Brown, a newbie to the world of food competitions, says he hasn’t worked behind the bar since his college days at Roanoke College in Virginia.

“I bartended about 20 years ago, but it was such a college bar, so it was basically popping tops and pouring Jack and cokes,” he says. “But I figure that, once I create a recipe, my job is just to follow it. I do that on a day-to-day basis anyway.”

Although he’s still toying with ideas, Brown says that he hopes to integrate sweet, sour, and salty components into his drink, which will feature Papa’s Pilar dark rum.

“The rum is super sweet, like almost syrupy sweet, so what I’m trying to do is figure out how to mellow out that sweetness and make sure I’m hitting all of the different flavors,” he says. “Advice I was given a long time ago that I always carry with me is, ‘It’s just food, so don’t take it too seriously.’ It’s all about letting good ingredients speak for themselves.”

In addition to a front-row seat to all of the action, attendees will be able to taste each cocktail and graze light bites such as Shake Shack chicken sandwiches and dishes off of Wit & Wisdom’s spring menu. Tickets are $45 in advance and $50 at the door.

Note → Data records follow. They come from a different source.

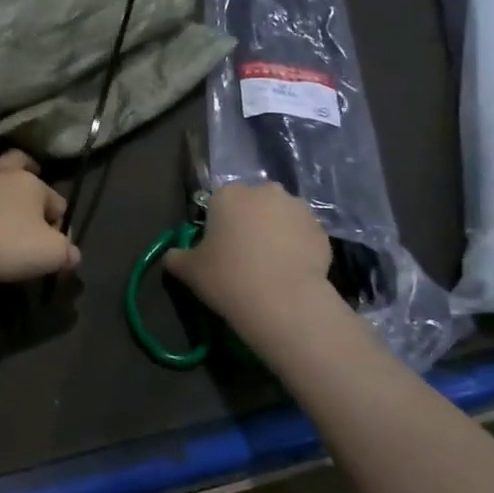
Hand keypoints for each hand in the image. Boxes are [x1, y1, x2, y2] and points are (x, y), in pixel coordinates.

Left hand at [0, 150, 79, 283]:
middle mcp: (1, 175)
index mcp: (31, 185)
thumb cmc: (5, 244)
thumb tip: (73, 254)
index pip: (56, 200)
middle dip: (27, 166)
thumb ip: (66, 253)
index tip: (54, 242)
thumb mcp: (49, 254)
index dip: (59, 220)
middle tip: (30, 176)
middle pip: (17, 160)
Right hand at [164, 182, 331, 331]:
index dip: (218, 225)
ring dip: (276, 233)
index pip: (219, 202)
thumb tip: (172, 256)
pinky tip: (290, 272)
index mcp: (229, 194)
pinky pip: (303, 235)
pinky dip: (297, 248)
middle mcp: (265, 192)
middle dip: (250, 223)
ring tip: (271, 266)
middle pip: (253, 205)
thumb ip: (176, 257)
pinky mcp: (321, 230)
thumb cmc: (228, 277)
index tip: (218, 250)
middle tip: (244, 257)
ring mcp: (298, 208)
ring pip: (281, 217)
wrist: (283, 301)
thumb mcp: (189, 271)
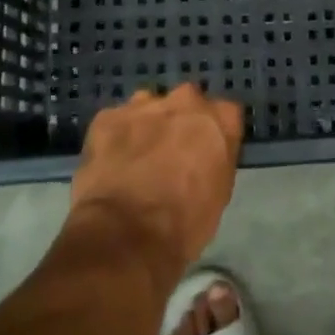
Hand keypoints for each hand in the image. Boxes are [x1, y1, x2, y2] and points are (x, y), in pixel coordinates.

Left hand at [70, 84, 243, 284]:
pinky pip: (115, 121)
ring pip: (148, 106)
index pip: (226, 113)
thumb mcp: (219, 194)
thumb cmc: (185, 222)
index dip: (214, 133)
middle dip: (180, 121)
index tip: (206, 151)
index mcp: (219, 119)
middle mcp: (185, 101)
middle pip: (187, 101)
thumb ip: (215, 161)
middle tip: (171, 153)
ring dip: (147, 125)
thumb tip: (204, 157)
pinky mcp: (107, 117)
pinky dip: (114, 137)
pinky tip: (111, 164)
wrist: (127, 233)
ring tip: (136, 158)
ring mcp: (143, 105)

No Kid Hungry, an organization dedicated to ending childhood hunger, reports that 19 percent of children in Maryland don’t have adequate access to nutritious food. All proceeds from the event will help fund the foundation’s various programs, which provide breakfast, after-school, and summertime meals to students in need.

“It’s working,” said Share Our Strength founder and CEO Billy Shore, in a press release. “Thanks to work from incredible partners in Maryland, more than 94,000 students across the state are now starting their days with school breakfast.”

Mills, a stalwart supporter of the cause, is excited to be hosting the competition once again.

“No Kid Hungry is so important in making sure that our future is fed and fed properly,” he says. “It’s always worked out that the cause has lent itself well to a lot of different culinary events, and that our city takes it so seriously.”